◆ **Task instructions**
1/ List the three circumstances that, according to the dog-training forum thread below, should not affect whether the writer's dog comes when called.
2/ Write the next part of the dog-training forum thread below, picking up right after its last line.

◆ **Extract**
* BEGIN *

In one episode of Dog Whisperer, Cesar was saying how a particular dog thought he was in control in wide open spaces like a dog park since he could (try to) avoid the owner.. and the owner for whatever reason did not reinforce the commands in the dog park. So Cesar's method was to catch the dog in the dog park, make it sit etc. which puts him back in control.

I agree using treats and calling the dog back to you will get him with you, but I would want my dog to know that regardless of where he is or what he's doing, or whether I offer him hot dogs, he will come to me, or I will bring him there myself. That is one good thing about dog parks for training, if you manage to track the dog down (calmly, stubbornly, like the terminator always proceeding forward), the dog learns he can't avoid you just because of the spacious environment.


----------



## MaggieRoseLee (Aug 17, 2001)

* END *

◆ **Provided records**
* BEGIN *

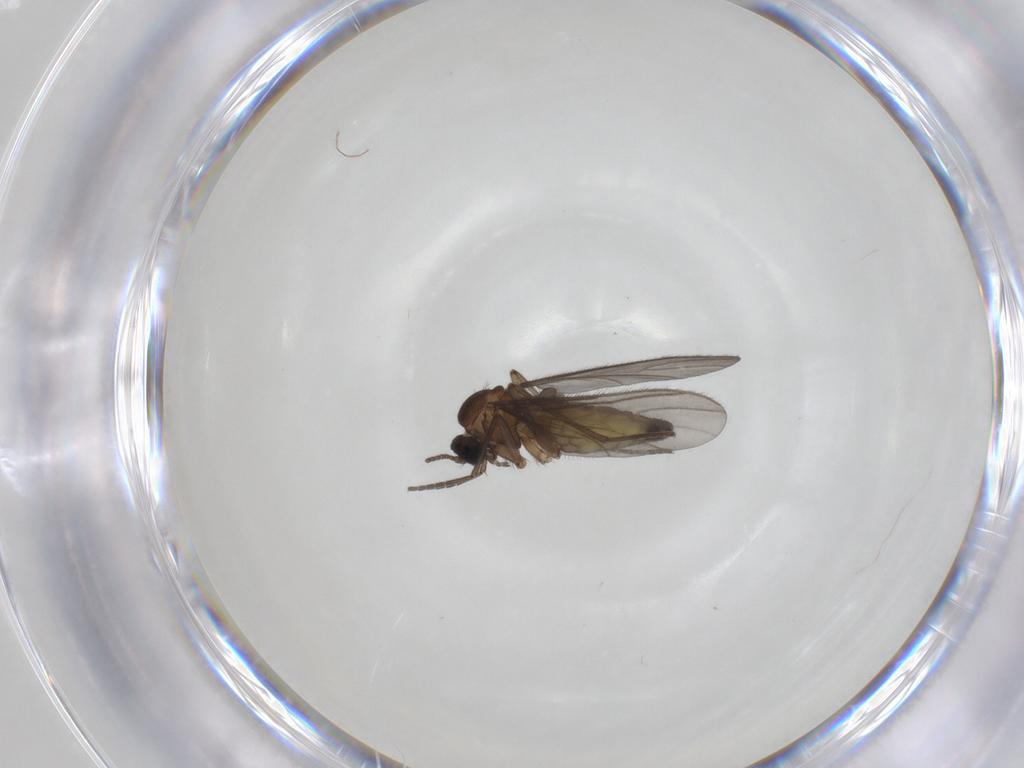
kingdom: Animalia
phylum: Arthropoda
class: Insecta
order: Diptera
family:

* END *
* BEGIN *

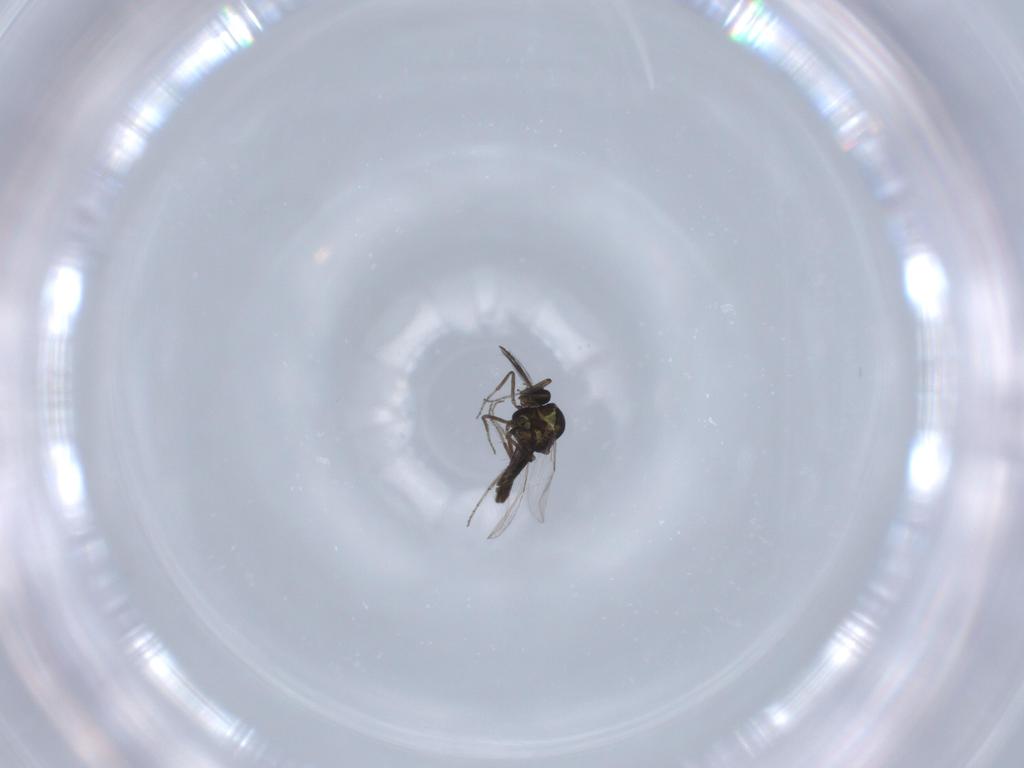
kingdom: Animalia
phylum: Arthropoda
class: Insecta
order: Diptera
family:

* END *

◆ **Answers for this exercise**
1/
- where he is
- what he's doing
- whether the owner offers him hot dogs

2/
Ucdcrush said:


> I agree using treats and calling the dog back to you will get him with you, but I would want my dog to know that regardless of where he is or what he's doing, or whether I offer him hot dogs, he will come to me, or I will bring him there myself. That is one good thing about dog parks for training, *if you manage to track the dog down (calmly, stubbornly, like the terminator always proceeding forward),* the dog learns he can't avoid you just because of the spacious environment.


The problem for me with that training method is your 'if'. Because it WOULD be an 'if' for me so the training wouldn't probably end up so good for the dog. Running and playing and chasing (being chased?) by me is HUGE FUN for my dogs! One of the reasons they love a dog park and wouldn't want to come back to boring boring fun sucking 'leave the dog park' ME :wild: is because they want to run,chase,be chased by the other dogs.

So if the perception with me tracking them down to 'catch' them ended up in ANY WAY (to my dog) as that I'm now joining the fun, I'd have a heck of a time catching them because it would appear to be like a touch football game with me never getting the flags (dog  ). Plus I just invented a NEW game that's a blast for my dog and not teaching what I want.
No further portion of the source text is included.